BEGIN
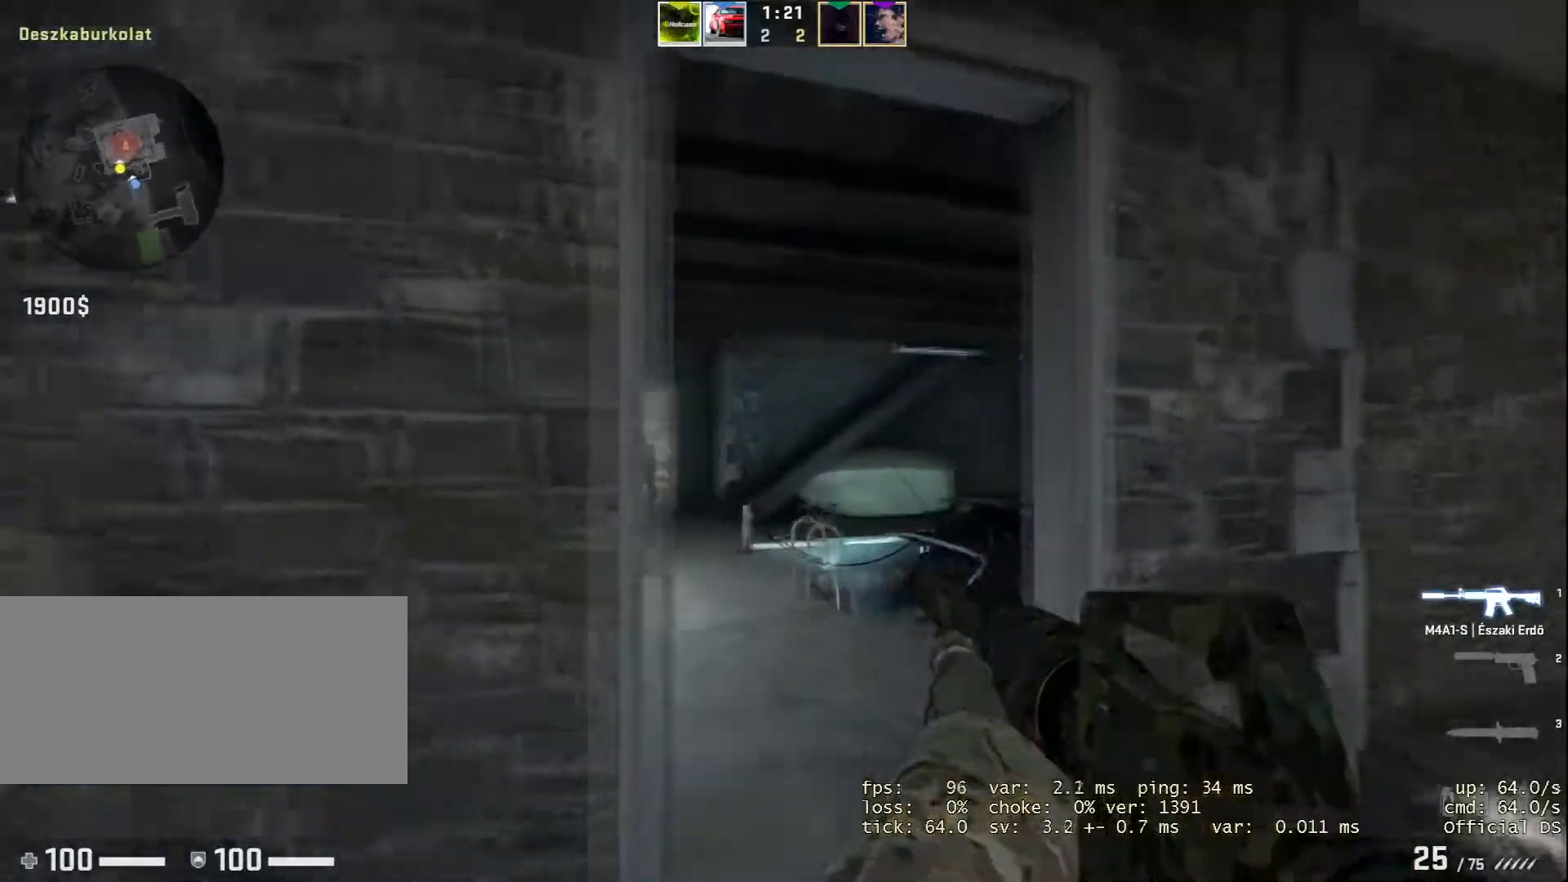
{"keys": ["d"], "mouse": [], "events": [[300, "a", "up"], [400, "d", "down"]]}
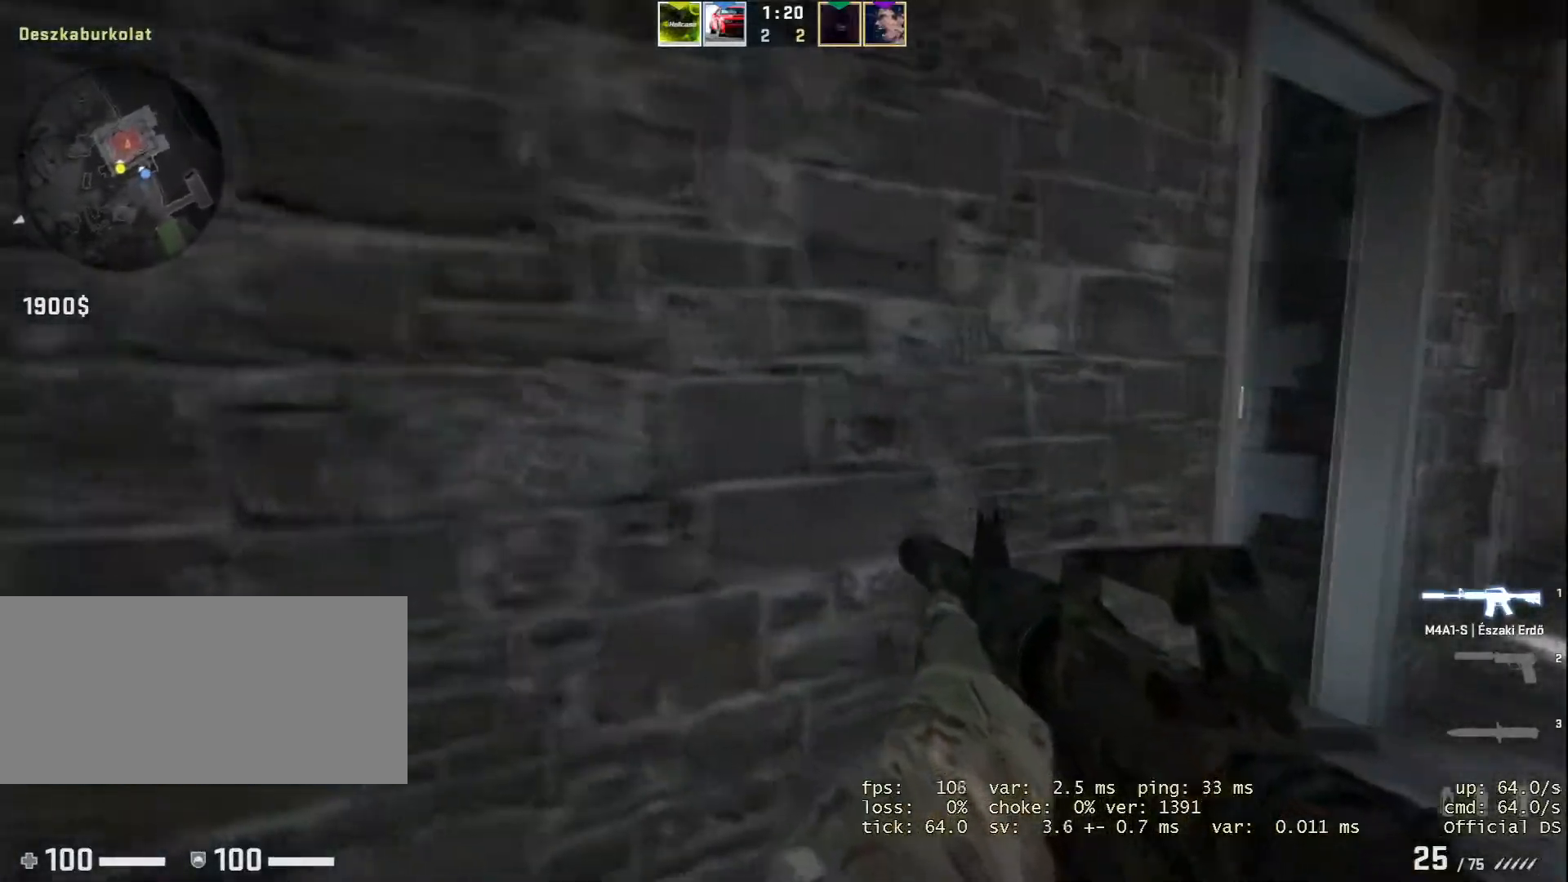
{"keys": ["a"], "mouse": [], "events": [[84, "d", "up"], [317, "a", "down"]]}
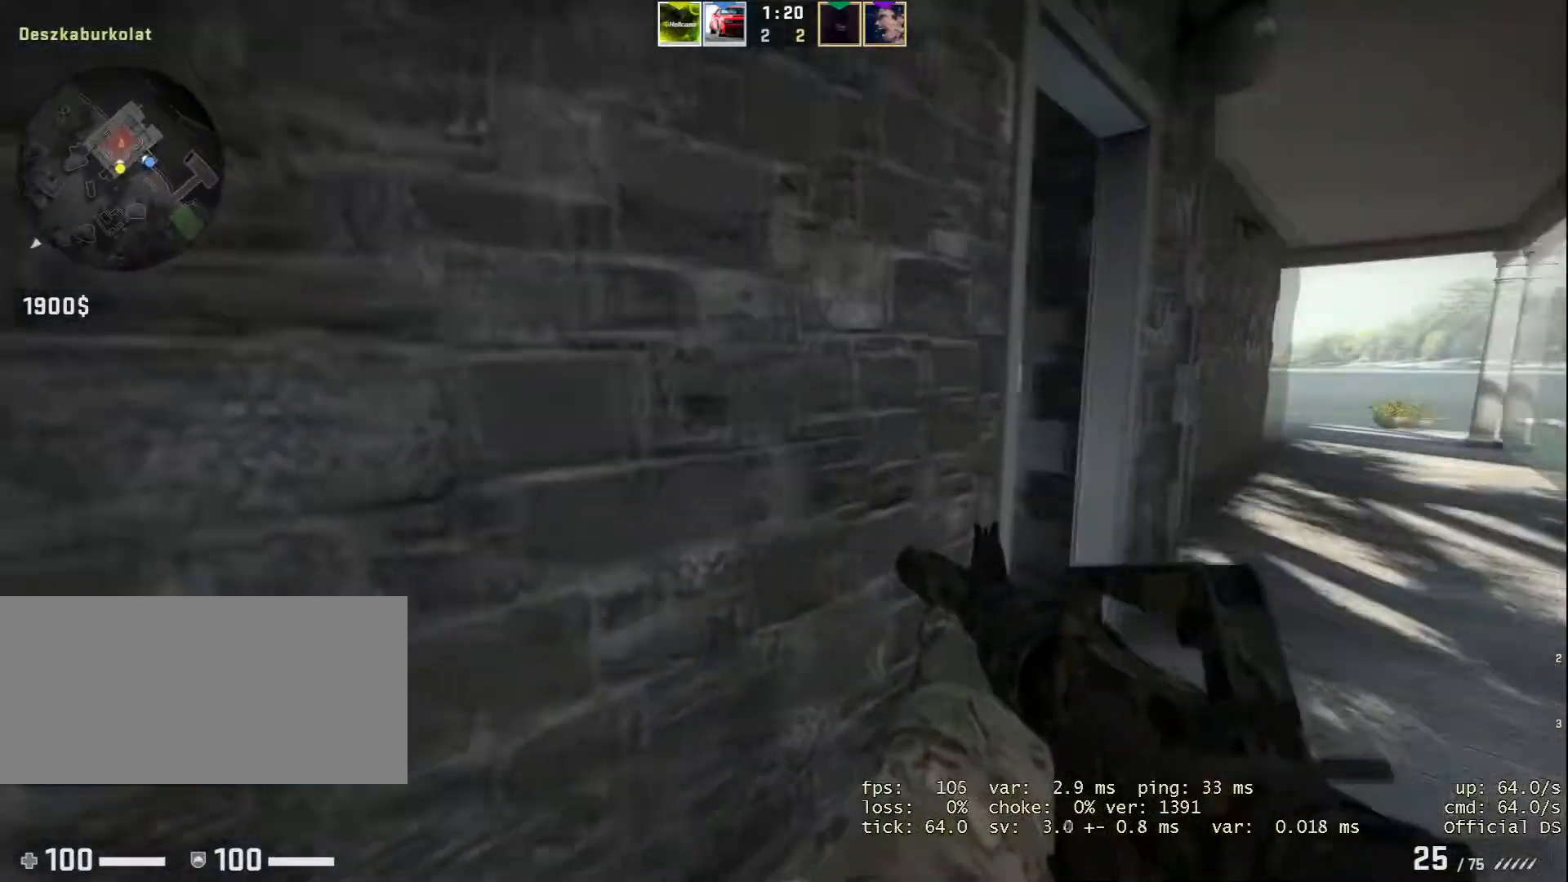
{"keys": [], "mouse": [], "events": [[66, "a", "up"]]}
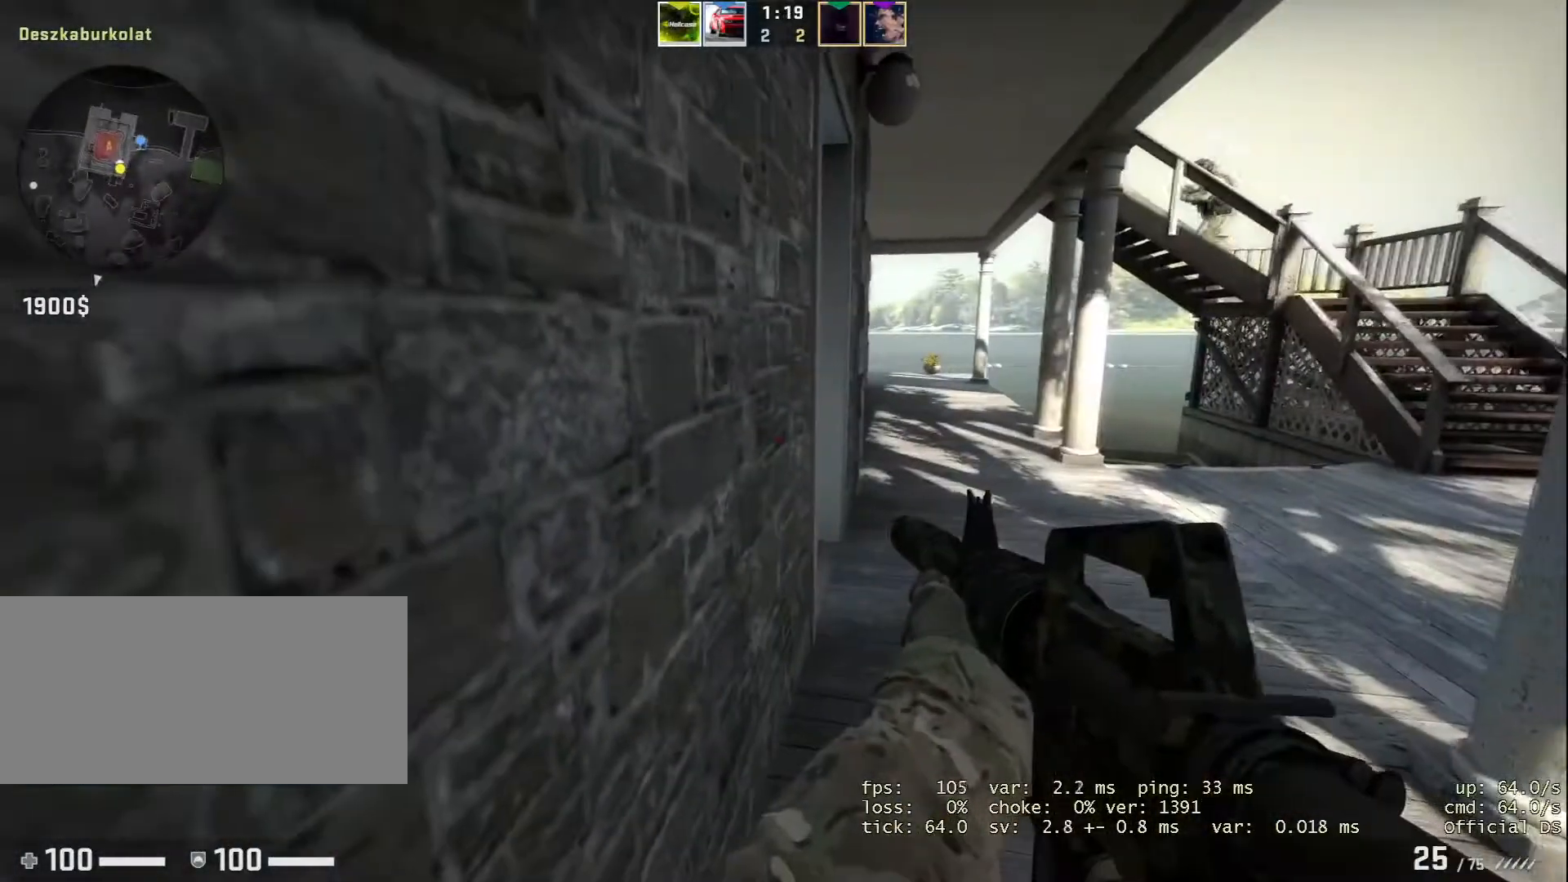
{"keys": [], "mouse": [], "events": []}
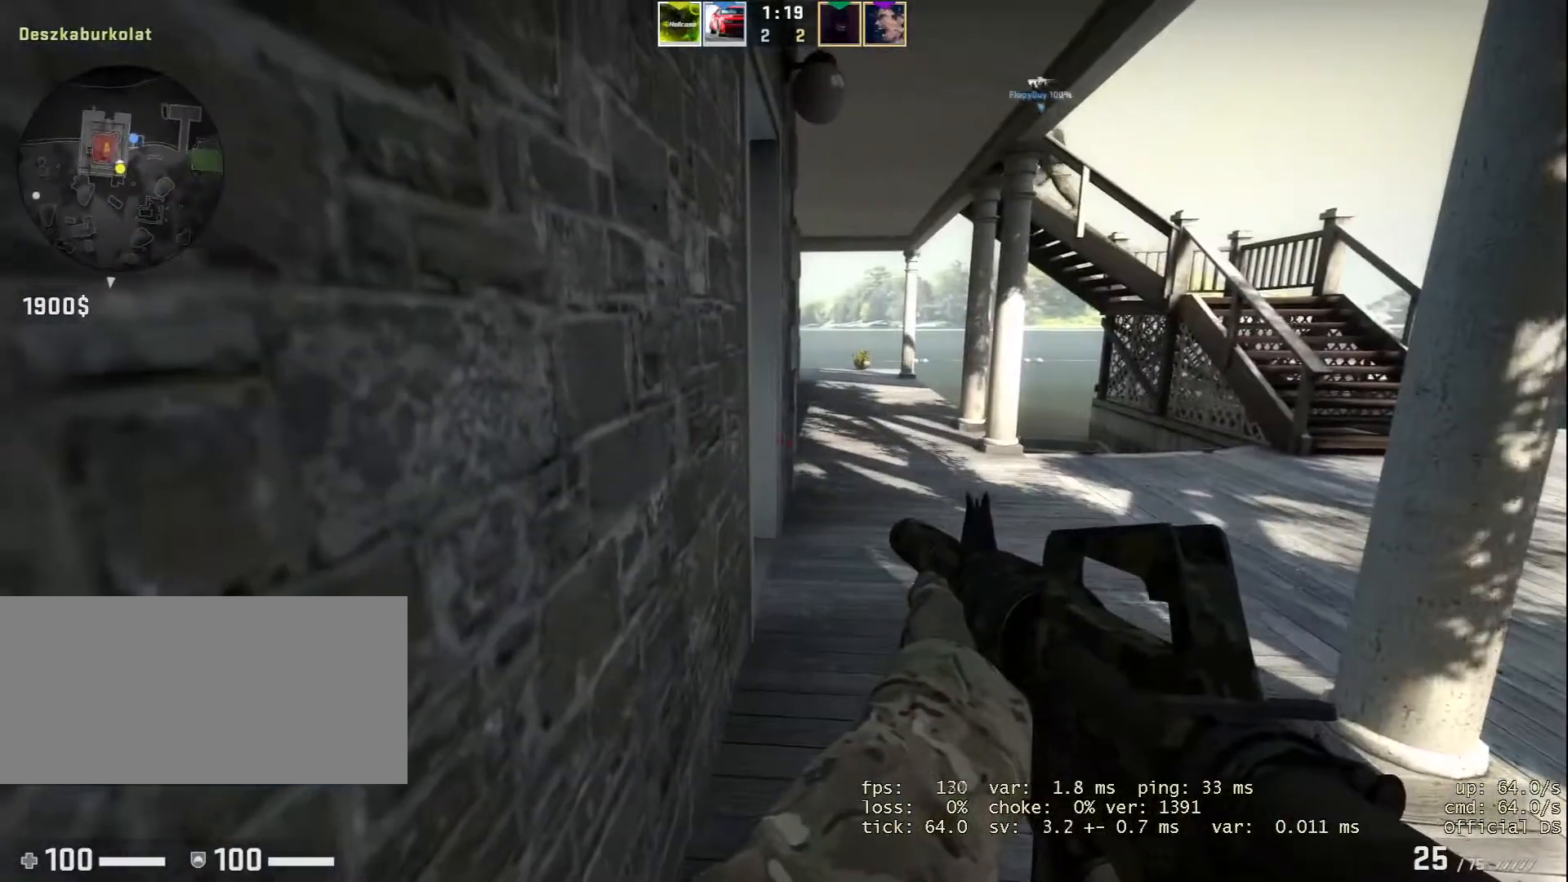
{"keys": ["d"], "mouse": [], "events": [[33, "w", "down"], [183, "w", "up"], [417, "d", "down"]]}
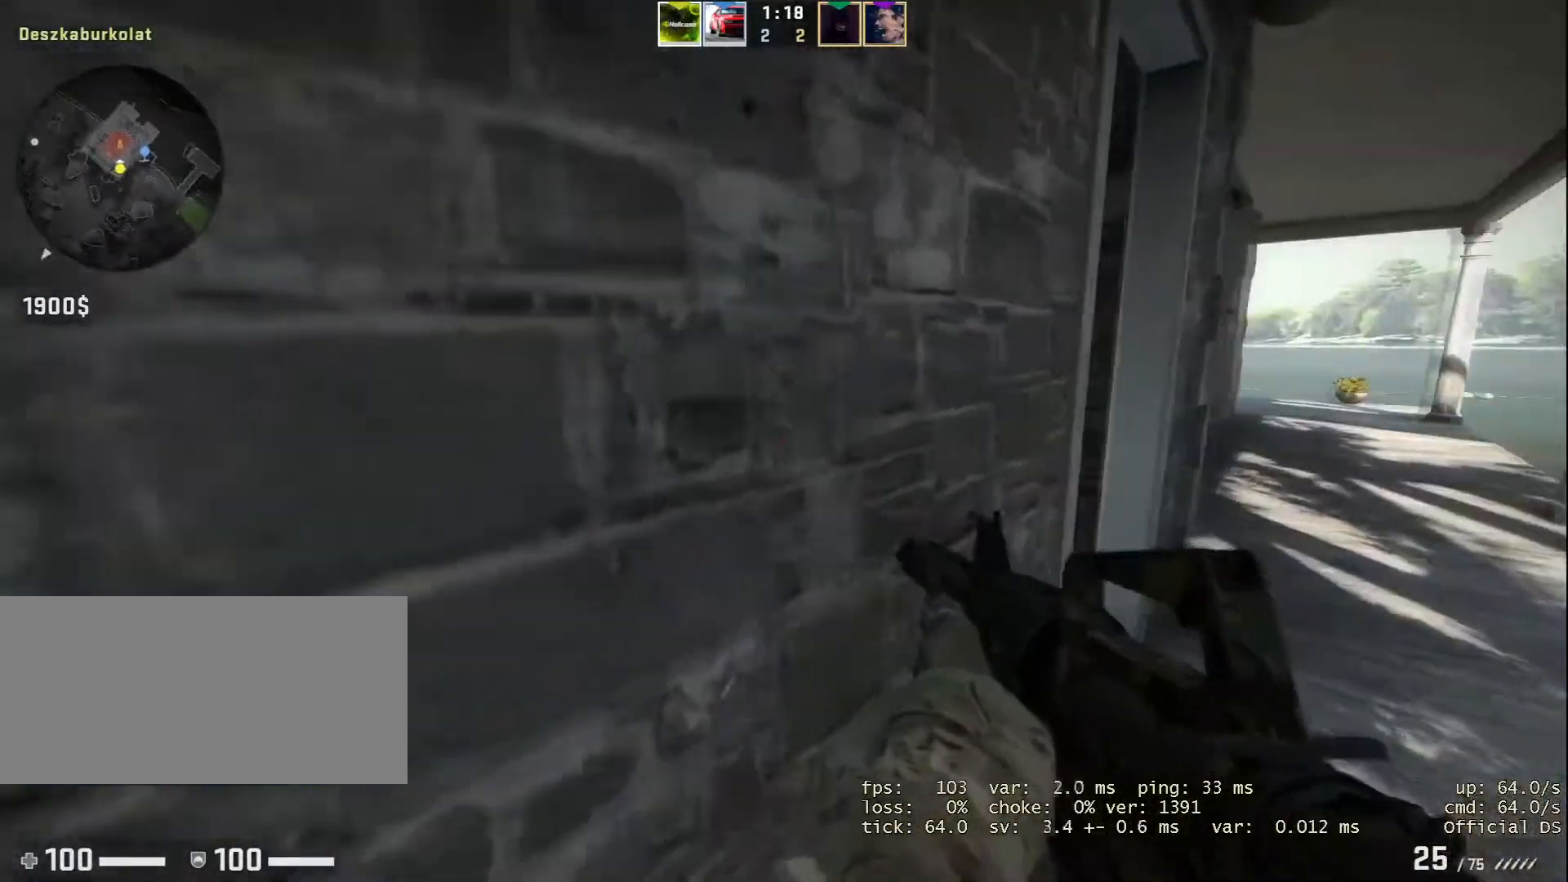
{"keys": ["d"], "mouse": [], "events": []}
END
**Aim of the task:** Search the data above for the string "down". Report every line where it is found.

**Completed exercise:**
{"keys": ["d"], "mouse": [], "events": [[300, "a", "up"], [400, "d", "down"]]}
{"keys": ["a"], "mouse": [], "events": [[84, "d", "up"], [317, "a", "down"]]}
{"keys": ["d"], "mouse": [], "events": [[33, "w", "down"], [183, "w", "up"], [417, "d", "down"]]}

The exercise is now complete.